[RECORDS PROVIDED Boundary: Start]

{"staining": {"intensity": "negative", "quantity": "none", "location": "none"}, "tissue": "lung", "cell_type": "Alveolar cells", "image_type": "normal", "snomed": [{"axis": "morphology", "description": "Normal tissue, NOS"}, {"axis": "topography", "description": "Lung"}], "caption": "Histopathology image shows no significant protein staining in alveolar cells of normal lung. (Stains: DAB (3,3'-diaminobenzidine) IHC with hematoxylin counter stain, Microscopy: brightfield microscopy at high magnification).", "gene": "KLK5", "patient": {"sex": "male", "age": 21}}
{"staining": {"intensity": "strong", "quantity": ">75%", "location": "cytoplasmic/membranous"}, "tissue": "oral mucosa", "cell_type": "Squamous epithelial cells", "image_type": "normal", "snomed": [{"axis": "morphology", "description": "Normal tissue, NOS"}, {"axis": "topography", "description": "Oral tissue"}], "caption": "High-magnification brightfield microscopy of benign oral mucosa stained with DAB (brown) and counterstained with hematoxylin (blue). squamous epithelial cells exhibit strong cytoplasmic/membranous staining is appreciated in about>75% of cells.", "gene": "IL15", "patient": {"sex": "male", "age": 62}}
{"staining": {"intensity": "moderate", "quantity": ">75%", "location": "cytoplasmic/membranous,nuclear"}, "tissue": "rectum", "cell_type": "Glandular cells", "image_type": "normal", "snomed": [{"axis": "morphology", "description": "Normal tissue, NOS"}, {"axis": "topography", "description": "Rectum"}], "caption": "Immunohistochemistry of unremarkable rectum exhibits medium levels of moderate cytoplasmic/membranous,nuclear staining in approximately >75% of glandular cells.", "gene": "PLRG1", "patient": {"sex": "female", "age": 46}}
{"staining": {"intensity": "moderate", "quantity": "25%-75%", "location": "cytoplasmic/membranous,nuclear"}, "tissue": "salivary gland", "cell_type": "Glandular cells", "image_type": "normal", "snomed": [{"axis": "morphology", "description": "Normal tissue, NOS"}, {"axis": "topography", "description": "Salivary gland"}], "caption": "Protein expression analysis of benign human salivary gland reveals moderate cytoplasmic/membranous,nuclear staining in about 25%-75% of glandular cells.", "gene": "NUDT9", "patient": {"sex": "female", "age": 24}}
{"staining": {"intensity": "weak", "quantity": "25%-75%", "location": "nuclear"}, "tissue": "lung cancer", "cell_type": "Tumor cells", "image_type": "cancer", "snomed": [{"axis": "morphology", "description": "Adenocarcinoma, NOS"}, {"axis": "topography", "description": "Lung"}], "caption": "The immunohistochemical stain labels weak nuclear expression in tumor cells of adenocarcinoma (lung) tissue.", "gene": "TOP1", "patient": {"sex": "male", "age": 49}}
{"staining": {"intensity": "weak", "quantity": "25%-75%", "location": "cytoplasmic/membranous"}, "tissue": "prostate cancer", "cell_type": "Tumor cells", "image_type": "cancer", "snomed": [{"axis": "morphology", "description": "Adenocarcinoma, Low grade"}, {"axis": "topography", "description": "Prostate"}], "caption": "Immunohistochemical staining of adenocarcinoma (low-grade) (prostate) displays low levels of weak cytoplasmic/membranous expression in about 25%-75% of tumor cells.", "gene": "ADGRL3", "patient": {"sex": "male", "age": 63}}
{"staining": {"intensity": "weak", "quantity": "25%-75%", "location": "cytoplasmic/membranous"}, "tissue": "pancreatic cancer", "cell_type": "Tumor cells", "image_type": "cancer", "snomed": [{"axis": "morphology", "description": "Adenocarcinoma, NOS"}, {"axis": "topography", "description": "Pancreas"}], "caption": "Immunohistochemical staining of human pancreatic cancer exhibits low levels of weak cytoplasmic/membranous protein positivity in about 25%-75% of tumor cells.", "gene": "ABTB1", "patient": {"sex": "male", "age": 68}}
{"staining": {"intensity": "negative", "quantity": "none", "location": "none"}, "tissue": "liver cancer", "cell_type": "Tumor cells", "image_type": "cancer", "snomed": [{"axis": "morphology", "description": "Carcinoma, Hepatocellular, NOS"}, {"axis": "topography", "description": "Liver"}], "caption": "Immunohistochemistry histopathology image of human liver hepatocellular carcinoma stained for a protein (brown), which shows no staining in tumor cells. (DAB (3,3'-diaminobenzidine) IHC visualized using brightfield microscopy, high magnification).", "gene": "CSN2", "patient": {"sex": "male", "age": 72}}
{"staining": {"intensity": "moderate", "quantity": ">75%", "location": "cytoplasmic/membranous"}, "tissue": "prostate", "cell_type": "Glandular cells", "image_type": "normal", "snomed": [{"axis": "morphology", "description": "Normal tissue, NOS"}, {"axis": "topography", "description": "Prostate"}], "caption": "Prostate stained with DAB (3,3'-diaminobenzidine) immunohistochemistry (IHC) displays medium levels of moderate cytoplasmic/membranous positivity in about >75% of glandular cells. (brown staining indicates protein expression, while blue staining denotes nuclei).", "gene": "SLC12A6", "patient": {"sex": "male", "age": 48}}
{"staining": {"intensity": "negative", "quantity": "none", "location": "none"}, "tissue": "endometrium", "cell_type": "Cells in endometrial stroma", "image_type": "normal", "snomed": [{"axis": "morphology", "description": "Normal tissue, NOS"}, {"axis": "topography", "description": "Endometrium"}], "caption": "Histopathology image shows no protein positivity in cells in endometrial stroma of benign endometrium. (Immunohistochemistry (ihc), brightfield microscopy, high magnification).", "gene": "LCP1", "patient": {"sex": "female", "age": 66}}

[RECORDS PROVIDED Boundary: End]

> **GOAL OF THE EXERCISE**: Nothing may be dropped or altered; repeat every record in full.

> **EXERCISE RESPONSE**:
{"staining": {"intensity": "negative", "quantity": "none", "location": "none"}, "tissue": "lung", "cell_type": "Alveolar cells", "image_type": "normal", "snomed": [{"axis": "morphology", "description": "Normal tissue, NOS"}, {"axis": "topography", "description": "Lung"}], "caption": "Histopathology image shows no significant protein staining in alveolar cells of normal lung. (Stains: DAB (3,3'-diaminobenzidine) IHC with hematoxylin counter stain, Microscopy: brightfield microscopy at high magnification).", "gene": "KLK5", "patient": {"sex": "male", "age": 21}}
{"staining": {"intensity": "strong", "quantity": ">75%", "location": "cytoplasmic/membranous"}, "tissue": "oral mucosa", "cell_type": "Squamous epithelial cells", "image_type": "normal", "snomed": [{"axis": "morphology", "description": "Normal tissue, NOS"}, {"axis": "topography", "description": "Oral tissue"}], "caption": "High-magnification brightfield microscopy of benign oral mucosa stained with DAB (brown) and counterstained with hematoxylin (blue). squamous epithelial cells exhibit strong cytoplasmic/membranous staining is appreciated in about>75% of cells.", "gene": "IL15", "patient": {"sex": "male", "age": 62}}
{"staining": {"intensity": "moderate", "quantity": ">75%", "location": "cytoplasmic/membranous,nuclear"}, "tissue": "rectum", "cell_type": "Glandular cells", "image_type": "normal", "snomed": [{"axis": "morphology", "description": "Normal tissue, NOS"}, {"axis": "topography", "description": "Rectum"}], "caption": "Immunohistochemistry of unremarkable rectum exhibits medium levels of moderate cytoplasmic/membranous,nuclear staining in approximately >75% of glandular cells.", "gene": "PLRG1", "patient": {"sex": "female", "age": 46}}
{"staining": {"intensity": "moderate", "quantity": "25%-75%", "location": "cytoplasmic/membranous,nuclear"}, "tissue": "salivary gland", "cell_type": "Glandular cells", "image_type": "normal", "snomed": [{"axis": "morphology", "description": "Normal tissue, NOS"}, {"axis": "topography", "description": "Salivary gland"}], "caption": "Protein expression analysis of benign human salivary gland reveals moderate cytoplasmic/membranous,nuclear staining in about 25%-75% of glandular cells.", "gene": "NUDT9", "patient": {"sex": "female", "age": 24}}
{"staining": {"intensity": "weak", "quantity": "25%-75%", "location": "nuclear"}, "tissue": "lung cancer", "cell_type": "Tumor cells", "image_type": "cancer", "snomed": [{"axis": "morphology", "description": "Adenocarcinoma, NOS"}, {"axis": "topography", "description": "Lung"}], "caption": "The immunohistochemical stain labels weak nuclear expression in tumor cells of adenocarcinoma (lung) tissue.", "gene": "TOP1", "patient": {"sex": "male", "age": 49}}
{"staining": {"intensity": "weak", "quantity": "25%-75%", "location": "cytoplasmic/membranous"}, "tissue": "prostate cancer", "cell_type": "Tumor cells", "image_type": "cancer", "snomed": [{"axis": "morphology", "description": "Adenocarcinoma, Low grade"}, {"axis": "topography", "description": "Prostate"}], "caption": "Immunohistochemical staining of adenocarcinoma (low-grade) (prostate) displays low levels of weak cytoplasmic/membranous expression in about 25%-75% of tumor cells.", "gene": "ADGRL3", "patient": {"sex": "male", "age": 63}}
{"staining": {"intensity": "weak", "quantity": "25%-75%", "location": "cytoplasmic/membranous"}, "tissue": "pancreatic cancer", "cell_type": "Tumor cells", "image_type": "cancer", "snomed": [{"axis": "morphology", "description": "Adenocarcinoma, NOS"}, {"axis": "topography", "description": "Pancreas"}], "caption": "Immunohistochemical staining of human pancreatic cancer exhibits low levels of weak cytoplasmic/membranous protein positivity in about 25%-75% of tumor cells.", "gene": "ABTB1", "patient": {"sex": "male", "age": 68}}
{"staining": {"intensity": "negative", "quantity": "none", "location": "none"}, "tissue": "liver cancer", "cell_type": "Tumor cells", "image_type": "cancer", "snomed": [{"axis": "morphology", "description": "Carcinoma, Hepatocellular, NOS"}, {"axis": "topography", "description": "Liver"}], "caption": "Immunohistochemistry histopathology image of human liver hepatocellular carcinoma stained for a protein (brown), which shows no staining in tumor cells. (DAB (3,3'-diaminobenzidine) IHC visualized using brightfield microscopy, high magnification).", "gene": "CSN2", "patient": {"sex": "male", "age": 72}}
{"staining": {"intensity": "moderate", "quantity": ">75%", "location": "cytoplasmic/membranous"}, "tissue": "prostate", "cell_type": "Glandular cells", "image_type": "normal", "snomed": [{"axis": "morphology", "description": "Normal tissue, NOS"}, {"axis": "topography", "description": "Prostate"}], "caption": "Prostate stained with DAB (3,3'-diaminobenzidine) immunohistochemistry (IHC) displays medium levels of moderate cytoplasmic/membranous positivity in about >75% of glandular cells. (brown staining indicates protein expression, while blue staining denotes nuclei).", "gene": "SLC12A6", "patient": {"sex": "male", "age": 48}}
{"staining": {"intensity": "negative", "quantity": "none", "location": "none"}, "tissue": "endometrium", "cell_type": "Cells in endometrial stroma", "image_type": "normal", "snomed": [{"axis": "morphology", "description": "Normal tissue, NOS"}, {"axis": "topography", "description": "Endometrium"}], "caption": "Histopathology image shows no protein positivity in cells in endometrial stroma of benign endometrium. (Immunohistochemistry (ihc), brightfield microscopy, high magnification).", "gene": "LCP1", "patient": {"sex": "female", "age": 66}}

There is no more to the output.